To spend more money on my eldest daughters birthday then my youngest

52 replies

Differentstarts · 04/05/2024 18:47

I have 2 daughters 6 and 3 their birthdays are both next month. My 6 year old doesn't have a dad and only has me. My 3 year old does plus all these other relatives from his side. There's no relatives my side.
I like to treat them both equally and spend the same amounts on them to keep it fair. But doing this my eldest always ends up with so much less as my youngest has this whole other family buying for her. Aibu spending a lot more on her to even it out.
Yabu: you should spend the same on both
Yanbu: You should spend more on the eldest to even it out.

OP posts:
wompwomp · 05/05/2024 08:37

What station = way of looking at it

MumDoingMyBest · 05/05/2024 18:29

Differentstarts · 04/05/2024 21:58

This is exactly it and the majority of it I'm not going to be able to do anything about it, but the present thing I can

Yanbu to buy more presents from you for your elder daughter (provided that they are things you think she needs or wants). I probably wouldn't try to match the number your younger daughter gets as a) if she does get 30 presents that seems like more than I would want coming into the house and b) your younger daughter is only 3 so the number of presents off extended relatives is likely to decrease over time anyway.

And you wouldn't be unreasonable to try to mitigate things in other ways.

You could decide that as a household you buy things when you need them, which over the course of the year would mean spending more on the elder daughter.

You can seek to support individual relationships for dd1 with other trusted adults that you know.
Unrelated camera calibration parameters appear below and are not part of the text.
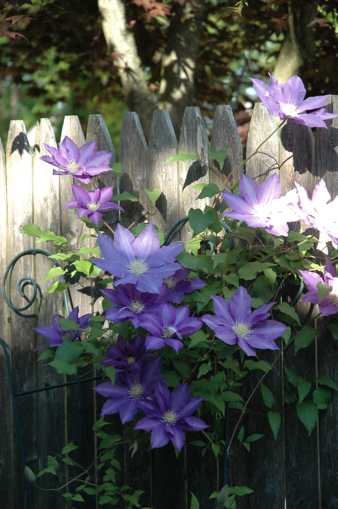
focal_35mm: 105
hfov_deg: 13.0
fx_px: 1482
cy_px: 254
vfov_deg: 19.5
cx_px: 169
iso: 400
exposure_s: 1/250
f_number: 4.5
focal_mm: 70
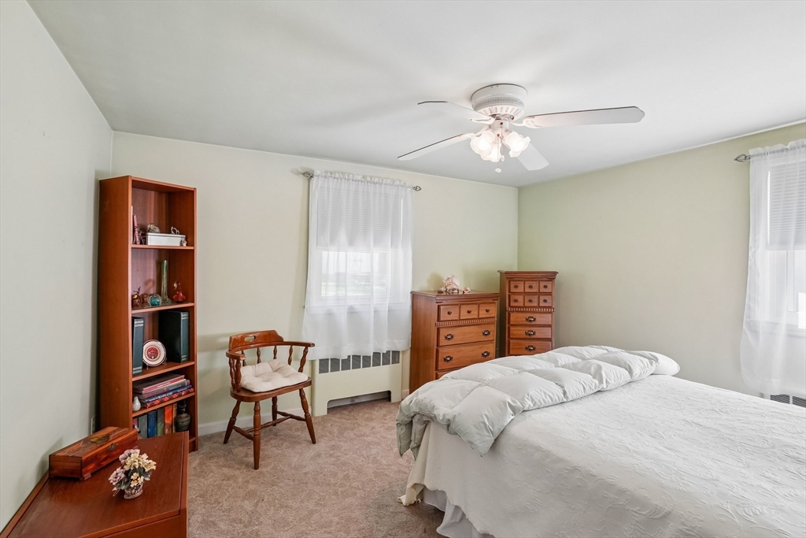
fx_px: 358
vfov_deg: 73.8
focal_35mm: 16
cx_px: 403
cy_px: 269
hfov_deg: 96.7
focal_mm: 16
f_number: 9
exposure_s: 1/30
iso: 1000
For example a neighbour teaching dd1 how to knit or one of your friends showing a particular interest in one of dd1's hobbies.
You can set the rules in your house when they are teenagers so that a part time job becomes a must have for life skills reasons.
You can also decide on rules about passing things on. Each daughter's things are hers until she decides she no longer wants them and then can be sold and the money added to a savings account. This may mean you selling things to yourself on behalf of each daughter, but would allow you to build some savings for each of them and stop the younger daughter "taking" the elders things. I know you haven't mentioned this happening but lots of posters have talked about the younger daughter automatically getting the olders things and I've noticed elsewhere a pressure on older children to pass toys on as soon as the younger child reaches the lower age range limit even if the older child hasn't reached the upper suggested age limit.